I'm having one of those weeks where I'm being pulled in several directions and I just can't focus.  I've got a project for one class and although I think its going to be easier than last week's project, I just can't bring myself to focus on it for more than an hour or so.  I'm just too tired to focus, and yet I can't seem to get myself into bed at a decent hour and Alex gets up at the same time every morning.  That means that I function on an average of 5-6 hours of sleep a day until I finally drop and sleep for five hours.  I'm a girl who burns the candle at both ends (I always have been), and when I'm not wrapped up in some show on Netflix and knitting some project, I'm working till 1am on a homework assignment.  It's not unusual for me to do homework until about 11pm-12am, and then put it down and pick up my knitting for an hour so I can turn my brain off.

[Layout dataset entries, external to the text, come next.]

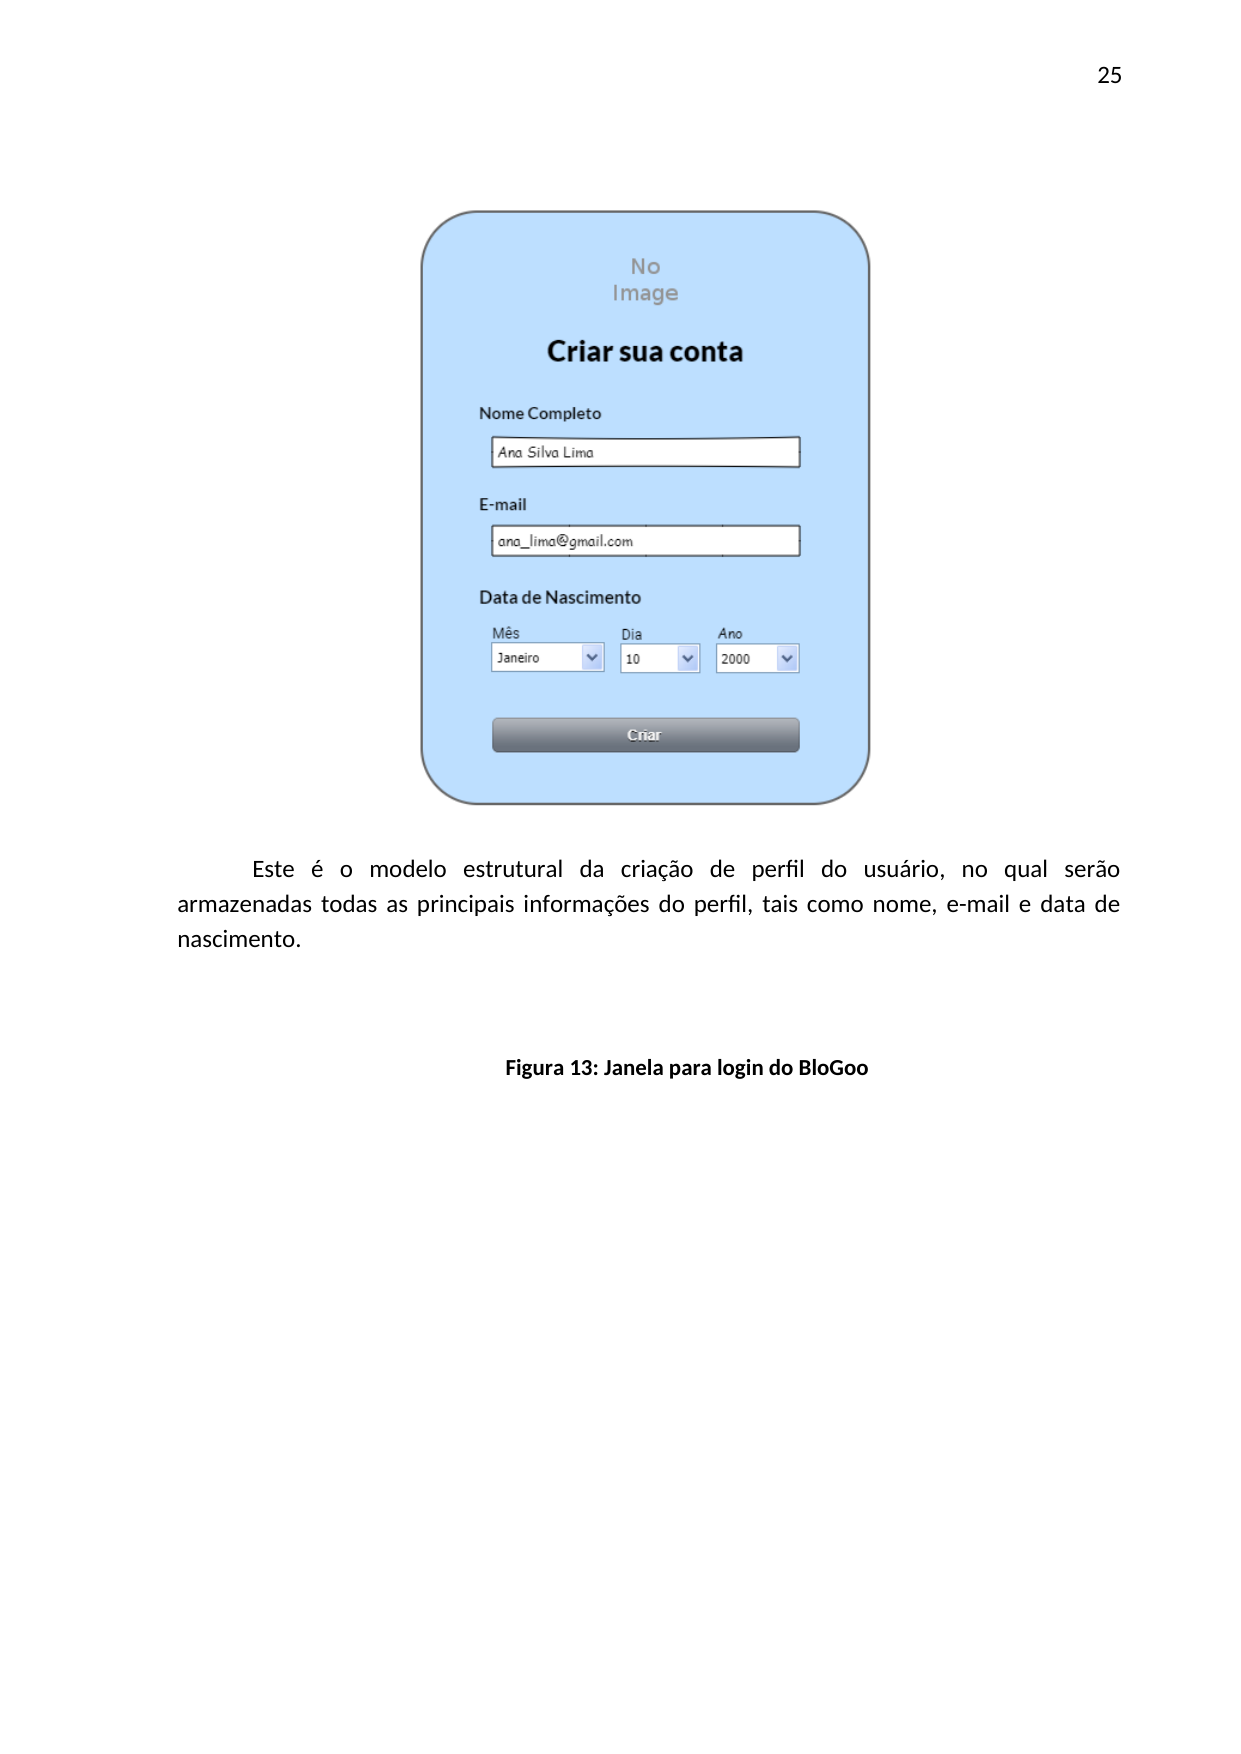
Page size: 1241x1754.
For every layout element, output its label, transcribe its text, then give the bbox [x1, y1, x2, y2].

text Este é o modelo estrutural da criação de perfil do usuário, no qual serão armazenadas todas as principais informações do perfil, tais como nome, e-mail e data de nascimento. [177, 853, 1122, 954]
subtitle Figura 13: Janela para login do BloGoo [177, 1053, 1122, 1081]
picture [552, 198, 800, 808]
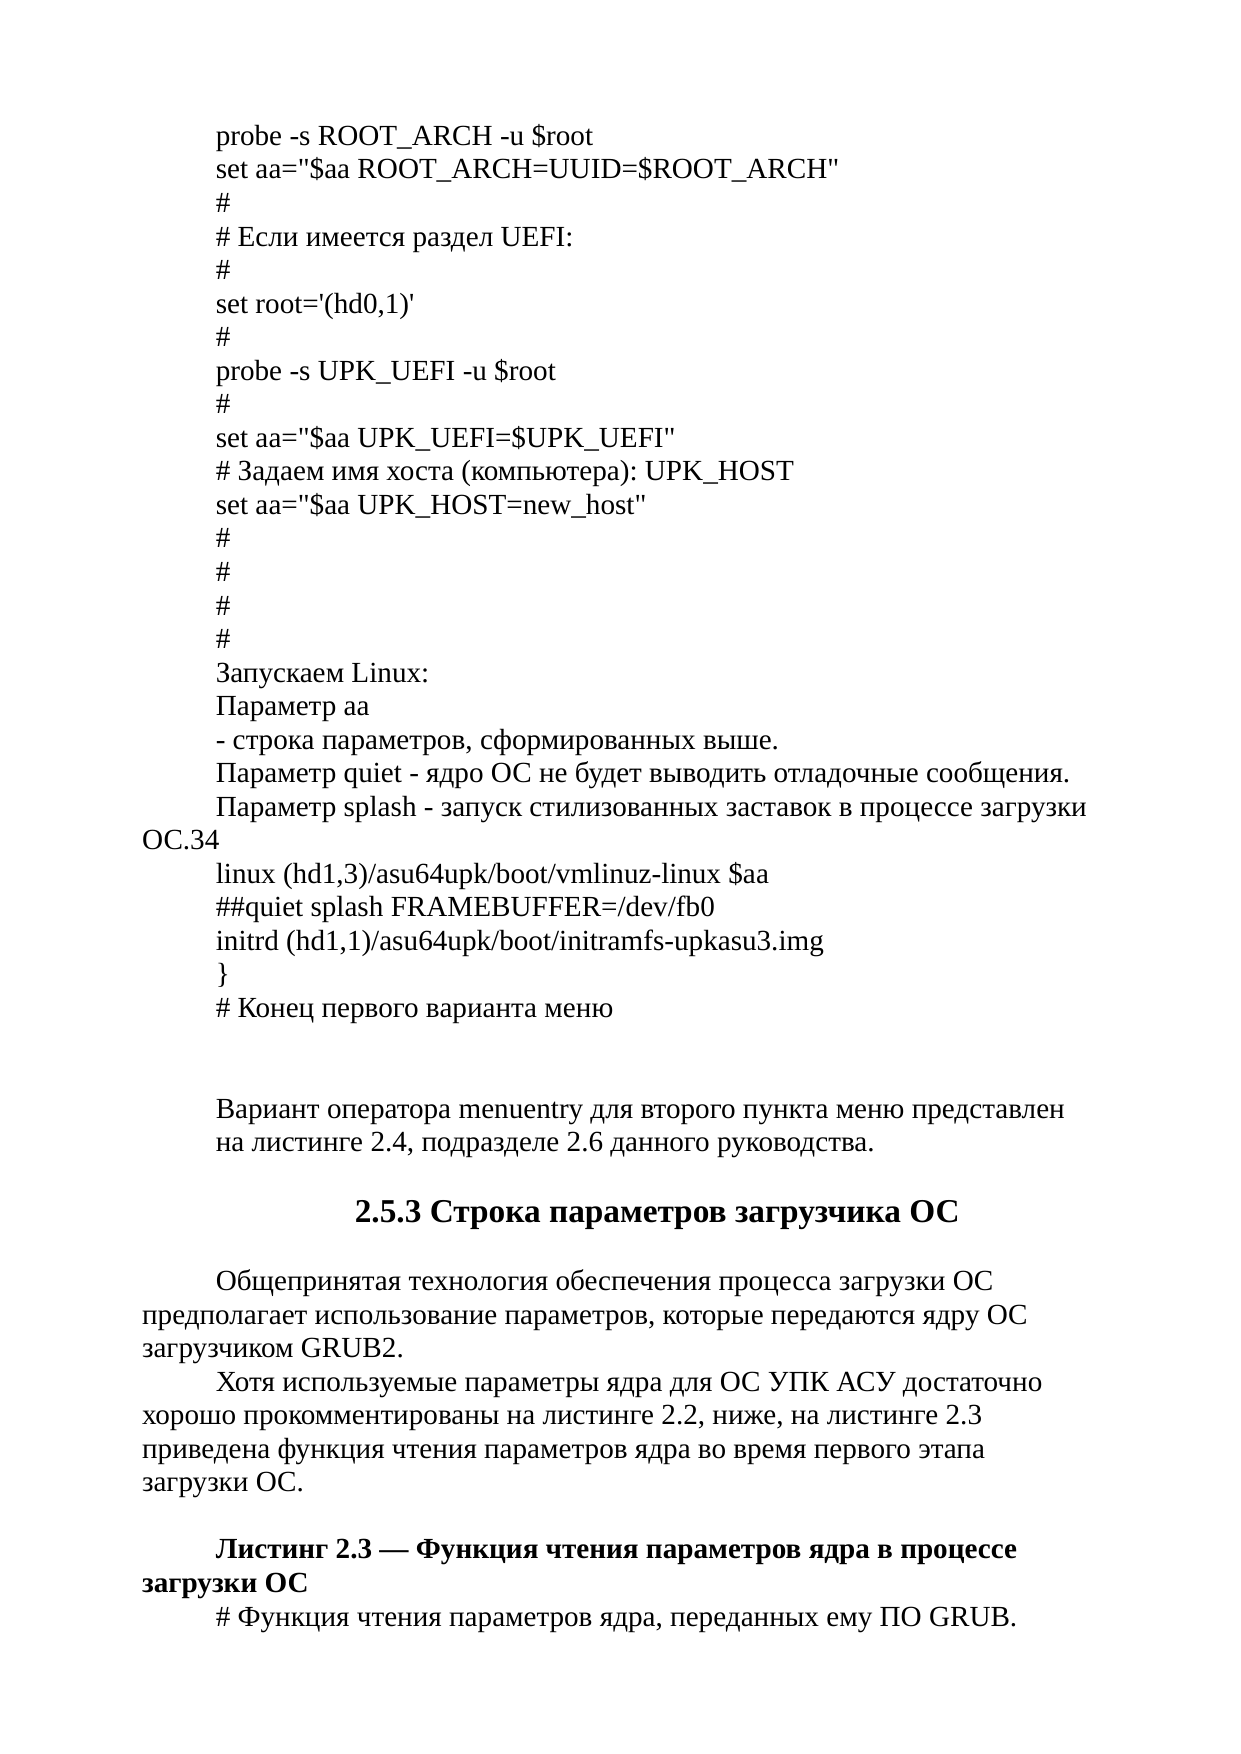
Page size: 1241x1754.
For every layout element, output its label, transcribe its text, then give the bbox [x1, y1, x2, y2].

Right now, I can't focus because of the creative tear that I'm on.  Every few months I get a flood of project ideas and I'm usually too busy to work on them so they go into the sketch pad until I get time for them.  I don't usually get time for them and when I do have time for a design of my own, I'm usually dealing with one of the new ideas that popped into my brain.  My latest challenge (designing specifically for tall women) has really turned into a challenge.  There aren't any standard sizes out there for tall women, and when I say tall I mean 5' 10' and over.  I have to be clear on this because the Simplicity sewing pattern company seems to feel that 'tall' is anyone over 5' 6", and understandably when one considers that average height for a woman is only 5' 4".  So anyone who's 6' (as I am) is freakishly tall for a woman...because 6' is technically over average height for a man!  Now, I know that there must be some set of standard measurements out there, because I buy tall shirts and pants from Gap, Old Navy, and NY&Co.  I've even been to a website run by an organization that supports the fashion industry, and they offer these standards for sale, but they aren't for tall women...they're for average women.  That being said, I spent a good amount of my afternoon (that should have been filled with homework), figuring out the percentages of armhole depth compared to the total length of a garment, and the total length of a sleeve compared to the total length of a garment (an average length top).  Turns out that there are such numbers, and now that I have them I can measure a few of my own tall tops to see if these percentages hold true or if there is an entirely different set of numbers.  If the percentages are exactly the same and they just add some length to the torso, then I can just use myself as the middle size and grade my patterns out from there.  If these tops have their own percentage, I can do the same thing, again using myself as an average size but I'll just have to do a little math.  Once I work this all out, I'll be compiling my info and I'll have my own set of standard measurements for tall women!

Now, once all the complicated stuff is out of the way, I get to tackle actual design work.  I've got several fantastic reference books and I read some reviews for a few more good ones that I've got to go order.  After that, I start knitting!  I might have a little yarn support to help me on my way too.  I contacted the wonderful people at Cascade Yarns, and they responded to my email and sent me information on submitting patterns and getting published by them if they approve my designs.  I'll even get paid if they like what I do!  This might actually happen.  I wonder if this is the way it went down for Wendy Bernard when she started, or for Cookie A, or Spilly Jane?